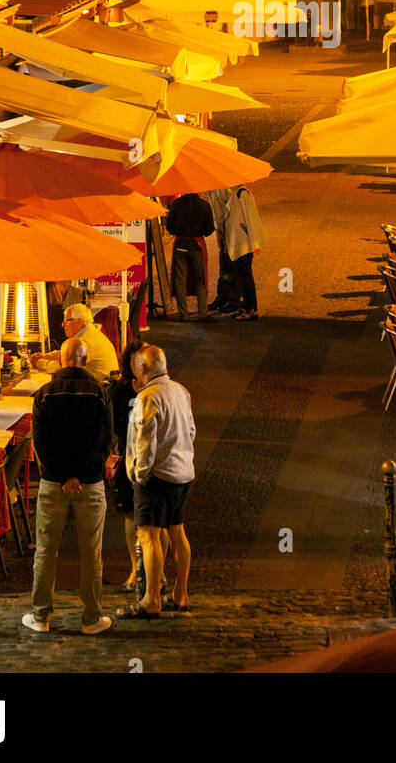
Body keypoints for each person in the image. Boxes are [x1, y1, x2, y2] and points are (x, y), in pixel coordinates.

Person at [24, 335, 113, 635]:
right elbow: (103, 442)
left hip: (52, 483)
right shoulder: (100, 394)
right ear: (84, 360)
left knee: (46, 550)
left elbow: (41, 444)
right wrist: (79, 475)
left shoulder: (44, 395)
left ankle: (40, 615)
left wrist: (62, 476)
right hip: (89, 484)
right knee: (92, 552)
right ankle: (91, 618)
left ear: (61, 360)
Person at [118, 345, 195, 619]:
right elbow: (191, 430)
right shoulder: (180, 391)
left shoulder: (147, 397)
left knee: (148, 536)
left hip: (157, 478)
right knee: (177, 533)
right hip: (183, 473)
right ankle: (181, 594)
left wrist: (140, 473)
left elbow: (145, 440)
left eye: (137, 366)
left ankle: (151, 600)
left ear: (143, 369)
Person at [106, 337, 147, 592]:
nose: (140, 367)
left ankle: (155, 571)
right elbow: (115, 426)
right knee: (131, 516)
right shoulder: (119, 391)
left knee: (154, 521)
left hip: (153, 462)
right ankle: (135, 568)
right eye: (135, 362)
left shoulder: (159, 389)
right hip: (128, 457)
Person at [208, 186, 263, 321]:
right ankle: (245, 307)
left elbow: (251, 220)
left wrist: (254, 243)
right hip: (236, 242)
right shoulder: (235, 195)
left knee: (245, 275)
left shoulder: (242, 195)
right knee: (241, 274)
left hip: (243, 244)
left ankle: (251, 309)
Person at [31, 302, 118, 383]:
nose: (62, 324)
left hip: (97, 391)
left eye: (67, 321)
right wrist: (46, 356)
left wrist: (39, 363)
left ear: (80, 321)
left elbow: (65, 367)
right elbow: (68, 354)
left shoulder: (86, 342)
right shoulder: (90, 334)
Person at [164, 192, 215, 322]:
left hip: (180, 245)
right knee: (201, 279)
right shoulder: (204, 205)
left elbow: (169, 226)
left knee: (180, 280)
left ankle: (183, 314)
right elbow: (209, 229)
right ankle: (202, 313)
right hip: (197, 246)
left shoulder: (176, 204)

• • • • •

**THE TASK**. Everything above from the line containing "left knee: (46, 550)" through the line containing "left ankle: (155, 571)" must be copied exactly. Nothing outside that range belongs in the answer.

**REPLY**.
left knee: (46, 550)
left elbow: (41, 444)
right wrist: (79, 475)
left shoulder: (44, 395)
left ankle: (40, 615)
left wrist: (62, 476)
right hip: (89, 484)
right knee: (92, 552)
right ankle: (91, 618)
left ear: (61, 360)
Person at [118, 345, 195, 619]:
right elbow: (191, 430)
right shoulder: (180, 391)
left shoulder: (147, 397)
left knee: (148, 536)
left hip: (157, 478)
right knee: (177, 533)
right hip: (183, 473)
right ankle: (181, 594)
left wrist: (140, 473)
left elbow: (145, 440)
left eye: (137, 366)
left ankle: (151, 600)
left ear: (143, 369)
Person at [106, 337, 147, 592]:
nose: (140, 367)
left ankle: (155, 571)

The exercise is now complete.